Se deshizo en carcajadas mirando a su marido, cuyos ojos admirados y contentos, iban de su vestido a su cara y su pelo. Las dos tías rieron también con ganas, ya que la solicitud de Gabriel formaba parte del repertorio familiar.

—¡Galochas! —dijo Mrs. Conroy—. La última moda. Cada vez que está el suelo mojado tengo que llevar galochas. Quería que me las pusiera hasta esta noche, pero de eso nada. Si me descuido me compra un traje de bañista.

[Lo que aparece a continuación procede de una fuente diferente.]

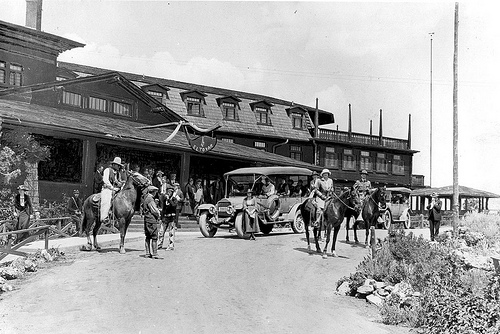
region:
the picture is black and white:
[0, 20, 493, 320]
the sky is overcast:
[112, 0, 472, 168]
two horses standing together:
[277, 158, 403, 245]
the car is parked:
[197, 133, 326, 238]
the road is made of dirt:
[134, 234, 331, 330]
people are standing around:
[70, 140, 230, 212]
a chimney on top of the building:
[15, 2, 53, 34]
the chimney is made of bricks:
[17, 2, 49, 29]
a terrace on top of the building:
[300, 90, 418, 160]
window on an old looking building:
[185, 97, 205, 119]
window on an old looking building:
[109, 100, 139, 116]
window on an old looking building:
[85, 95, 111, 112]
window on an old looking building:
[57, 88, 87, 108]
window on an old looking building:
[186, 102, 201, 117]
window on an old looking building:
[320, 146, 337, 170]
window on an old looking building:
[372, 153, 387, 176]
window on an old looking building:
[389, 156, 404, 176]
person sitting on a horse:
[73, 153, 155, 252]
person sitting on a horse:
[292, 167, 369, 264]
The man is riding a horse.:
[77, 148, 154, 259]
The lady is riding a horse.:
[299, 165, 361, 266]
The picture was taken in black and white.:
[3, 2, 498, 330]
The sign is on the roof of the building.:
[138, 106, 242, 166]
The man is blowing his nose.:
[423, 185, 455, 239]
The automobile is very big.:
[195, 153, 322, 245]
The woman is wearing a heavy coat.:
[2, 165, 41, 240]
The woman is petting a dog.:
[2, 166, 34, 241]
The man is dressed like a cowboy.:
[92, 146, 131, 227]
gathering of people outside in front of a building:
[33, 27, 471, 263]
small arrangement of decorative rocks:
[350, 274, 393, 311]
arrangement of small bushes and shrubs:
[368, 220, 491, 326]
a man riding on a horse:
[77, 148, 146, 259]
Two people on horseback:
[297, 143, 394, 261]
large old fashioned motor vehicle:
[195, 150, 317, 235]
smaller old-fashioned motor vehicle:
[366, 182, 425, 228]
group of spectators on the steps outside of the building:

Gabriel se rio nervioso y, para darse confianza, se arregló la corbata, mientras que tía Kate se doblaba de la risa de tanto que le gustaba el cuento. La sonrisa desapareció enseguida de la cara de tía Julia y fijó sus ojos tristes en la cara de su sobrino. Después de una pausa, preguntó:

—¿Y qué son galochas, Gabriel?

—¡Galochas, Julia! —exclamó su hermana—. Santo cielo, ¿tú no sabes lo que son galochas? Se ponen sobre los… sobre las botas, ¿no es así, Gretta?

—Sí —dijo Mrs. Conroy—. Unas cosas de gutapercha. Los dos tenemos un par ahora. Gabriel dice que todo el mundo las usa en el continente.

—Ah, en el continente —murmuró tía Julia, moviendo la cabeza lentamente.

Gabriel frunció las cejas y dijo, como si estuviera enfadado:

—No son nada del otro mundo, pero Gretta cree que son muy cómicas porque dice que le recuerdan a los minstrels negros de Christy.

—Pero dime, Gabriel —dijo tía Kate, con tacto brusco—. Claro que te ocupaste del cuarto. Gretta nos contaba que…

—Oh, lo del cuarto está resuelto —replicó Gabriel—. Tomé uno en el Gresham.

—Claro, claro —dijo tía Kate—, lo mejor que podías haber hecho. Y los niños, Gretta, ¿no te preocupan?

—Oh, no es más que por una noche —dijo Mrs. Conroy—. Además, que Bessie los cuida.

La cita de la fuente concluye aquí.